OK, John, so you don't wanna; neither did I - when I was a kid - but sometime in our earthly trip we have to compromise and work at the bastards from within. Who are you talking to?

You said to me once (obviously I wouldn't dare hold you to this, but I must take some kind of definitive stand), "Everybody thinks everybody else has sold out, but there's even guys in business that don't think they've compromised and they haven't really. They're secretly trying to do what everyone else is trying to do, but they don't know it half the time." So what's happened in three years? John is obviously not on a destruction kick, yet I find his lyrics and music on this one a very muddled affair.

The two most powerful songs on the whole album are, in my opinion, "gimme some truth" and "how do you sleep". The anger of the first is represented so well by this line:

"no short-haired yellow bellied
son of tricky dicky is gonna
mother hubbard soft soap me with
just a pocketful of hope
money for dope
money for rope"

This is spat out with that Lennon fury which I hope will never be soft-soaped out of the scene. It is the nearest point on the album which John gets to making both a critically aware statement and also creating superb musical poetry.

"All I want is the truth,
just give me some truth"

Why make such a fuss about the truth though? We all know that the truth is within you. Who ever expected politicians to realise that?

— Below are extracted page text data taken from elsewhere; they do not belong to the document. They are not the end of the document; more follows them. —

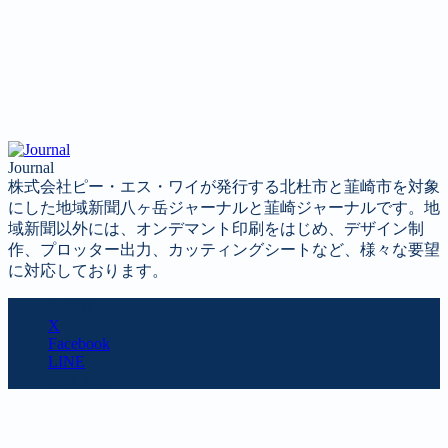
Journal
株式会社ピー・エス・ワイが発行する北杜市と韮崎市を対象
にした地域新聞八ヶ岳ジャーナルと韮崎ジャーナルです。地
域新聞以外には、オンデマント印刷をはじめ、デザイン制
作、プロッター出力、カッティングシートなど、様々な要望
に対応しております。
SHARE
X
Facebook
LINE
URL copy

The now famous anti-McCartney cut on this album demands some comment, though not much. So the

"only thing you (Paul) done
was Yesterday"?

Clever pun, but not, I feel, the words of someone who would even vaguely claim to be a benevolent critic. Just off hand, I can think of songs like "Hey Jude", "Here There and Everywhere" and virtually the whole second side of "Abbey Road" which Paul has created, offering not muzak, as John says against all Paul's stuff, but some of the best lyrical music of the past few years. But when John says

"You live with straights
who tell you you was king
jump when your momma tell
you anything"

In Freudian terms he may be right, but how about listening to (even) some of the better tracks on McCartney's first album; they at least come up to, if not surpass some of the musical hysteria we are subjected to on Lennon's first two albums. So we all get tortured sometimes! How about looking in and then out a bit before Paul takes the blame for the whole of civilisation's discontents!

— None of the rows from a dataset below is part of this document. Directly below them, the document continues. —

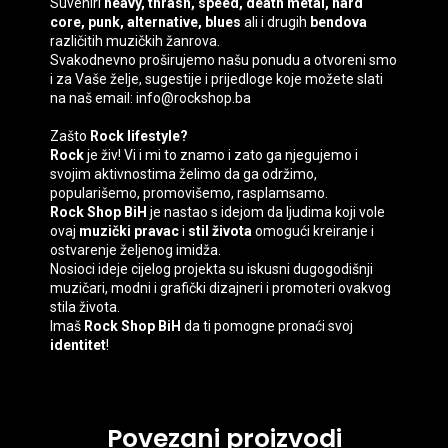
Suveniri
heavy, thrash, speed, death
metal, hard
core, punk, alternative, blues
ali i drugih
bendova
različitih muzičkih žanrova.
Svakodnevno proširujemo našu ponudu a otvoreni smo
i za Vaše želje, sugestije i prijedloge koje možete slati
na naš email: info@rockshop.ba
Zašto
Rock lifestyle?
Rock
je živ! Vi i mi to znamo i zato ga njegujemo i
svojim aktivnostima želimo da ga održimo,
popularišemo, promovišemo, rasplamsamo.
Rock Shop BiH
je nastao s idejom da ljudima koji vole
ovaj
muzički pravac
i
stil života
omogući kreiranje i
ostvarenje željenog imidža.
Nosioci ideje cijelog projekta su iskusni dugogodišnji
muzičari, modni i grafički dizajneri i promoteri ovakvog
stila života.
Imaš
Rock Shop BiH
da ti pomogne pronaći svoj
identitet
!
Povezani proizvodi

At this point I may be in danger of becoming one of John's

"uptight-short-sighted-narrow-minded hypocritics",

but I'll take that risk - we live not by propaganda alone. As a sound, if you don't listen to the words, "how do you sleep" succeeds. It's a Lennon-all-down-the-line track, which has been written in a moment of cathartic need, with punning, but artless and ugly lyrics. Still I can't really see either Paul or John getting too upset about it - just the fans perhaps.

The only two other tracks I consider worth mentioning ("how" is not, by any stretch of the agonised imagination) are "oh, my love" and "oh, Yoko", the first being a joint composition of John and Yoko. Similar in sound and sentiment to "julia", "oh, my love" must rate as one of the best rock love songs ever written; this is John Lennon and Yoko speaking plainly and truthfully in a musical dedication to the simple power of love between man and woman and the Universe, if you wish to separate them at this point in the hearing of the album. "Oh, Yoko" is a happy loving song expressing John's joy at the thought of Yoko. Having met these two people together, I can assure you that, whatever I have said above, they are the most sincere and loving kind of people. And I know that for Lennon, Yoko's art has changed his view of things quite a lot.

However, whether this album is a big of Zen or not, I could not be more fair than to say to John, still a student of the Zen technique, sincerity has yet to be used as a successful substitute for art.